The other day I’ve been looking at a Raspberry Pi 4 that’s been laying around, thinking of what to do with it. I quickly googled around how to setup AFP on it, so that I could put it by the router, connect all the portable hard drives and just use it as my “stash drive” from any device in the house. A tiny NAS-like thing.

I quickly realized there were some problems with my hard drives, namely that they all used different filesystems, so I spent a couple of hours (oh yeah) juggling data between them, formatting them onto reasonable file systems that both Linux and macOS can easily read, and setting them up as mount points for Netatalk to serve. I then started exploring other options for my photo library, which I was managing with iCloud at the time. I remembered that I strongly preferred Google Photos for cataloguing and managing albums and shares, so I figured perhaps it’d be a good opportunity to move all my photos there, and perhaps explore a backup system? You know, a backup for my backup, some software that fetches photos from Google Photos periodically (say, daily), puts them on one of the Pi’s external volumes for rclone to later pick up and store safely on b2. That’s when the clock showed midnight and my wife asked why wasn’t I going to bed yet.

This kind of mental process, the down-the-automation-rabbit-hole thing, I do it a lot. And I bet the routine might be familiar to many software engineers. We’re tinkerers, we like to hack on things. It’s why Emacs exists, and why people still sometimes (try to) use Linux on the desktop.

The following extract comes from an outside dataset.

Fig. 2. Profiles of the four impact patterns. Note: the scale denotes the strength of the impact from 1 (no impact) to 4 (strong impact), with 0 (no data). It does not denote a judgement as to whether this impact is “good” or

There’s of course nothing wrong with hacking or tinkering, but particularly in the case of personal projects, over-tinkering leads to losing time, and ultimately losing focus. I abandoned a lot of projects because I ended up working on the perfect setup of my tools, or on automating tasks that are yet to come. For a while now I tried to detect and stay away from situations in which my natural instinct for coming up with convoluted solutions could thrive. I switched from vim to VS Code, because it requires less customization and still works very well for me (also this). I gave up my iPad-plus-fifty-hacks for a simple Macbook that just does the job. I didn’t follow through with moving my photos library over to Google, it stays where it is, because ultimately I just want my photos in one place and I don’t need the hassle.

I ended up having more time to read books and articles that make me think, and when I don’t feel like it, more time to spend with friends or riding my bike. Think about it whenever the urge to move your personal website over from WordPress to a tailored solution you’re gonna write in Clojure strikes you.